The FBI does not need a prophet to investigate a Ponzi scheme; it needs bank records, witness statements, and a trail that points away from the story told to customers. But the story matters because it explains the first layer of belief. EmpiresX did not begin by telling investors that it was a fraud. It began by telling them they were invited into a rare circle, one that supposedly had access to trading results unavailable to ordinary people. The platform’s claims, according to regulators, were reinforced with the visual grammar of success: polished videos, references to a bot, and language suggesting institutional-grade discipline.

A striking feature of the case is how little of the early pitch depended on technical proof. The SEC later alleged that EmpiresX had no meaningful evidence to support the returns it advertised. Yet in the market environment of the time, that absence could be concealed by confidence. Crypto investors had been trained by the wider industry to accept opacity as a feature, not a warning. If a platform was hard to understand, the sales pitch implied, that was because it was advanced. If returns were difficult to verify, that was because the strategy was proprietary. If the firm’s records were not public, that was because serious operators did not reveal their edge.

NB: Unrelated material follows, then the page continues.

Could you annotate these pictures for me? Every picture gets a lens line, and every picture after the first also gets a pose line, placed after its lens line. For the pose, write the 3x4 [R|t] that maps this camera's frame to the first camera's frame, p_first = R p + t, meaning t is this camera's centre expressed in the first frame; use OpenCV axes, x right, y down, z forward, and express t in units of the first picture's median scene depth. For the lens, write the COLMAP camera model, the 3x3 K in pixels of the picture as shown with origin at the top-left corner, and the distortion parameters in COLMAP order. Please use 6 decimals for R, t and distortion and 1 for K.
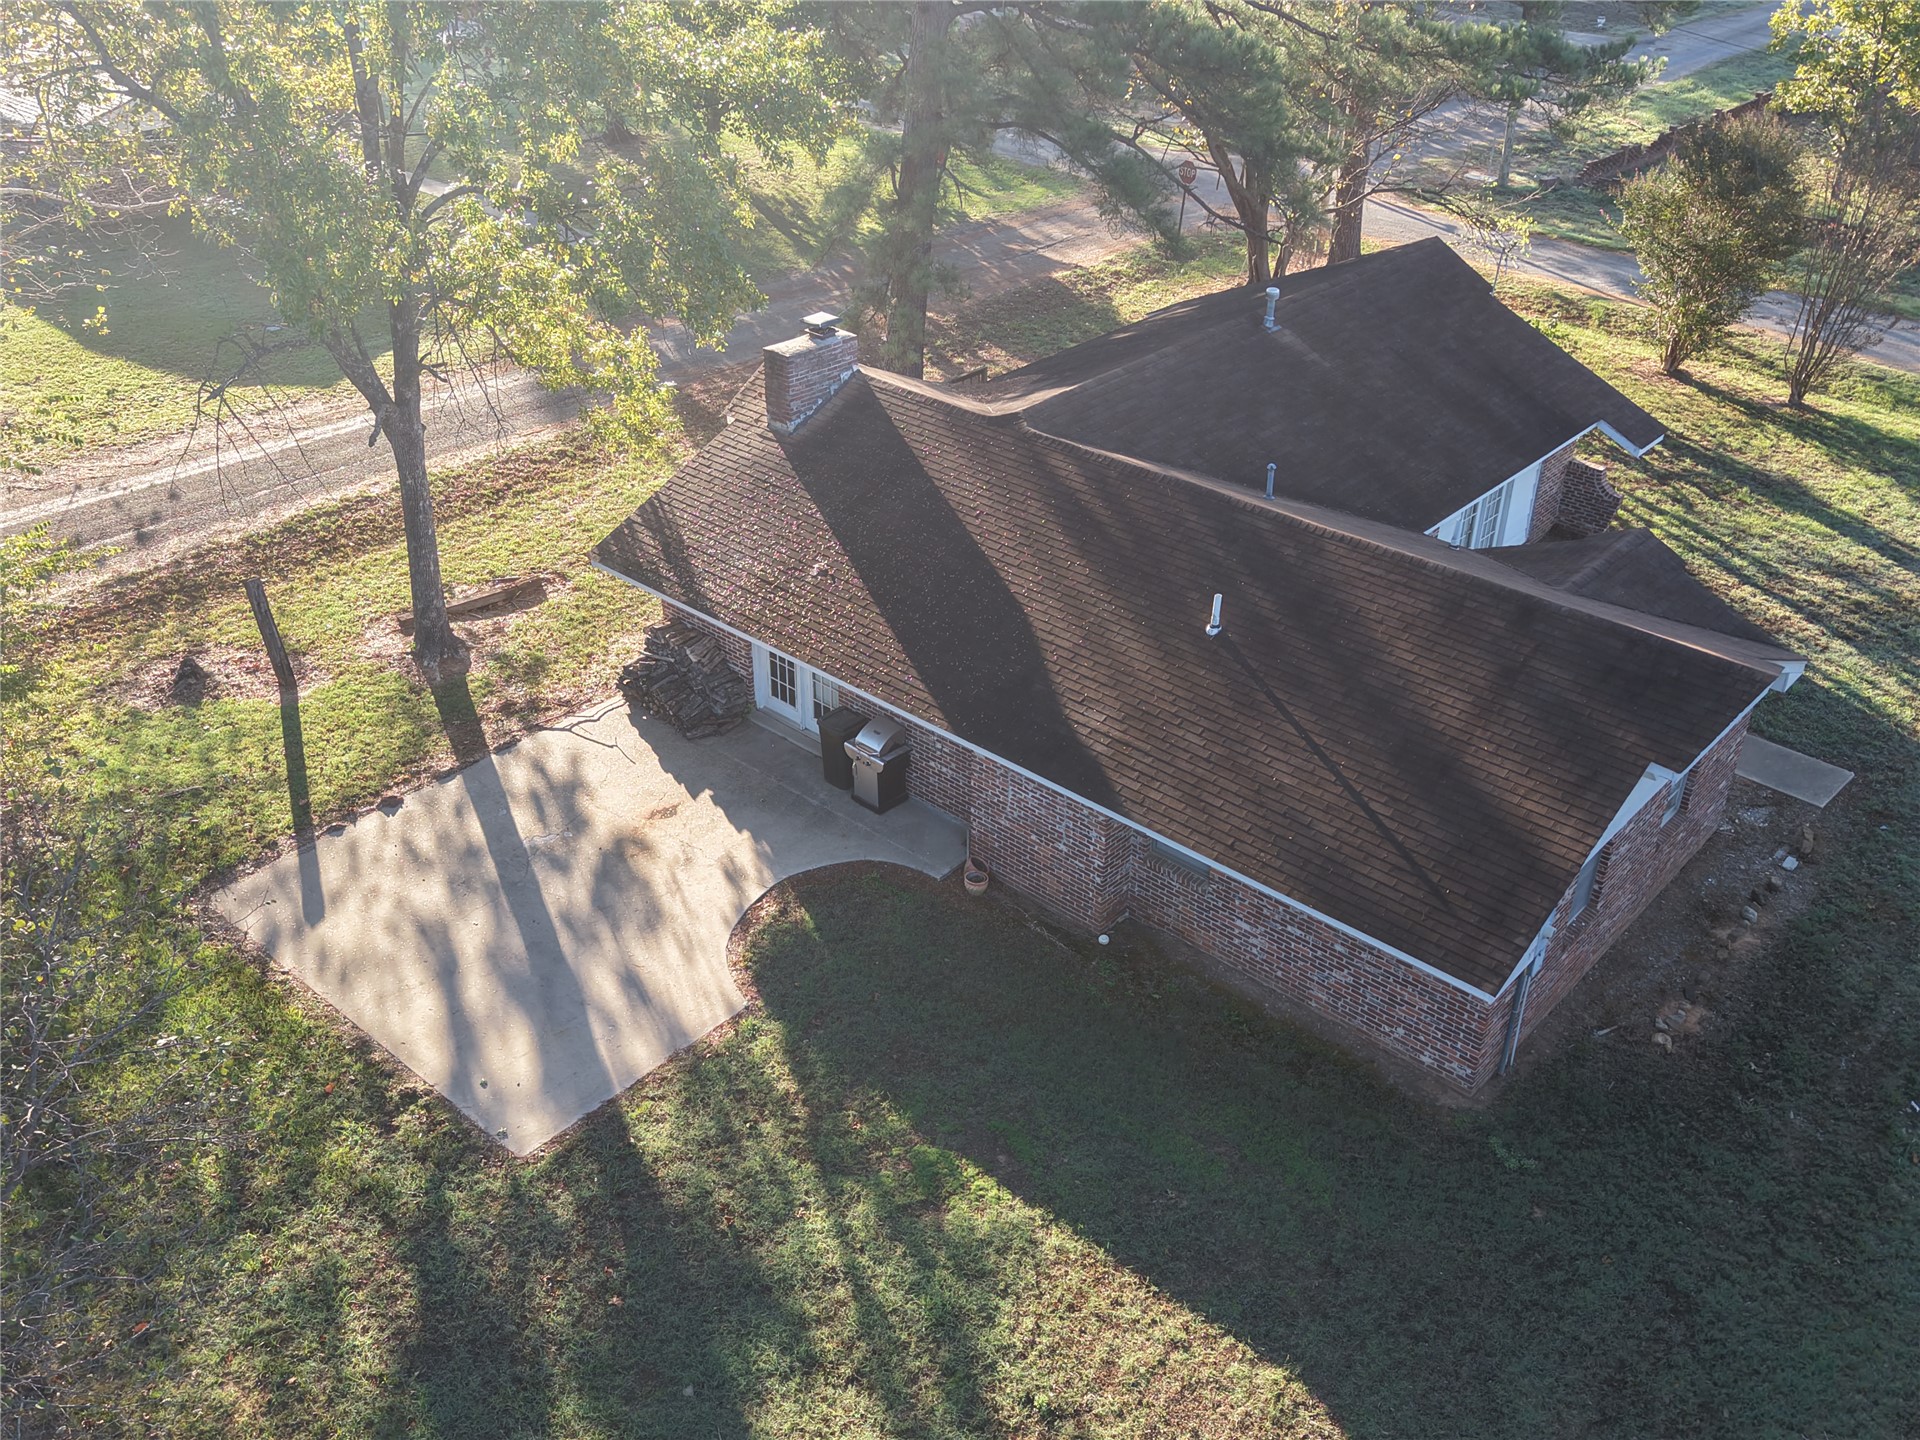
lens RADIAL K [[1685.5, 0, 936.3], [0, 1685.5, 717.3], [0, 0, 1]] dist [0.167764, -0.403483]
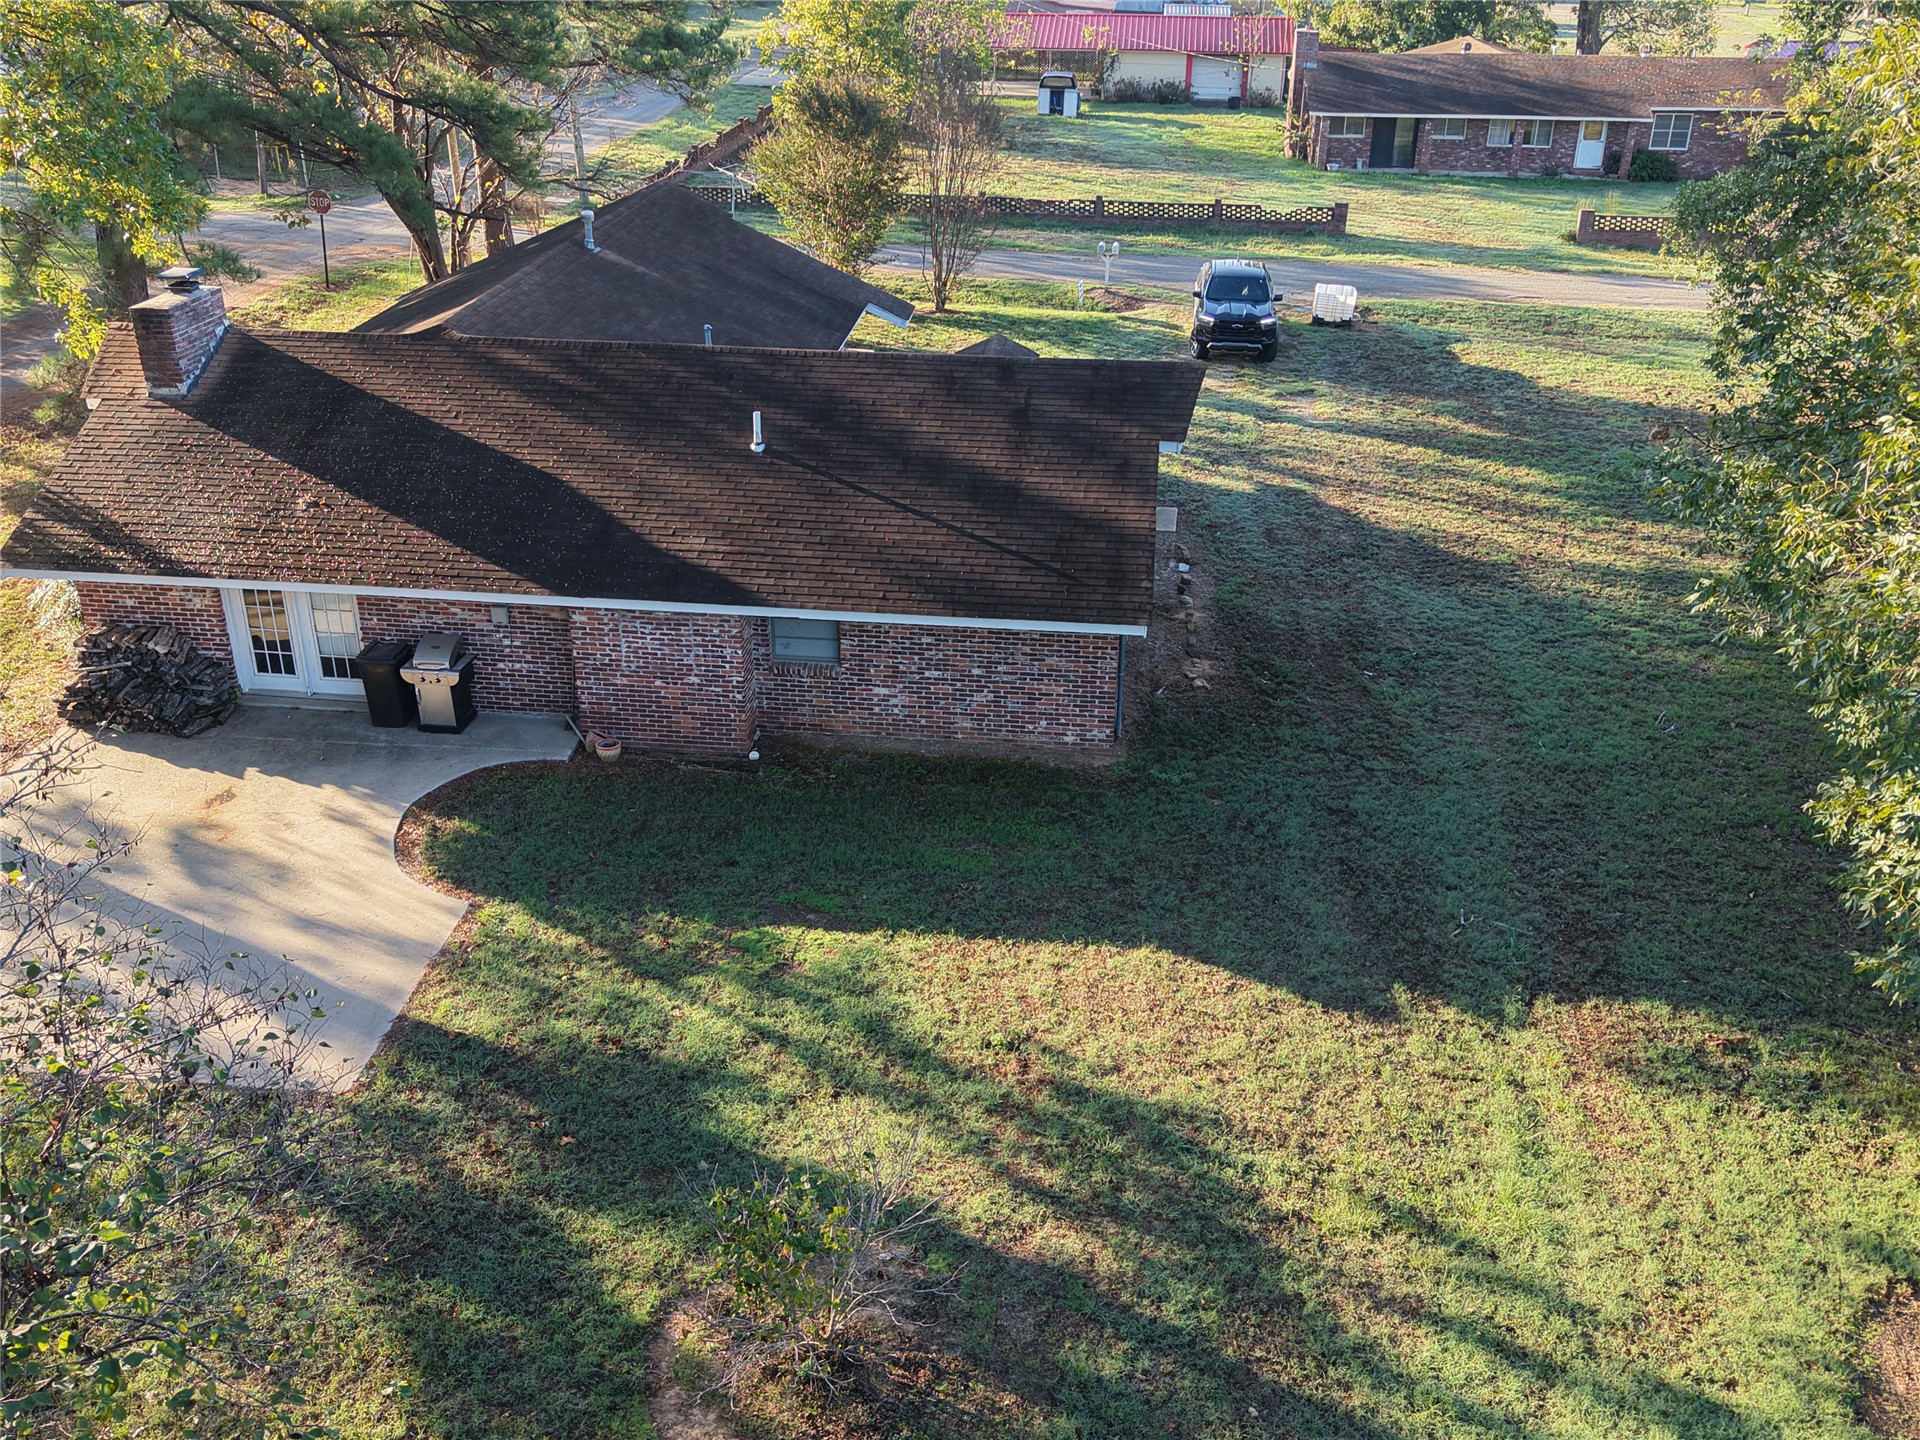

The founders’ background in online promotion also gave them an advantage. They understood that people rarely join an investment scheme after reading a footnote. They join after hearing a story repeated by someone they know, someone who seems to have already benefited. That conversion from outsider suspicion to insider enthusiasm is the beginning of operational fraud. It is the moment when skepticism is replaced by social proof, and social proof becomes a substitute for due diligence.

What EmpiresX needed next was not a product, exactly, but a pipeline: enough early investors to produce the appearance of traction, enough deposits to cover the obligations generated by the promises, and enough surface-level activity to keep questions from becoming fatal. That is why the mechanics mattered so much. A platform that promises returns must continually reproduce the impression of performance. Every new account, every deposit, every account statement, every marketing post becomes part of the evidence the company uses against doubt.

By the time the first money was flowing in, EmpiresX had already done the most important thing a fraud can do: it had made itself feel normal. It had occupied the ordinary language of finance and filled it with enough confidence, enough branding, and enough spiritualized certainty to make its claims feel less like an invitation into danger than an opportunity to keep up with a market moving too fast to question.

And once a scheme feels normal, the hardest part is not opening the door. It is keeping it open long enough for the next wave to arrive, carrying the money that will hide the last one.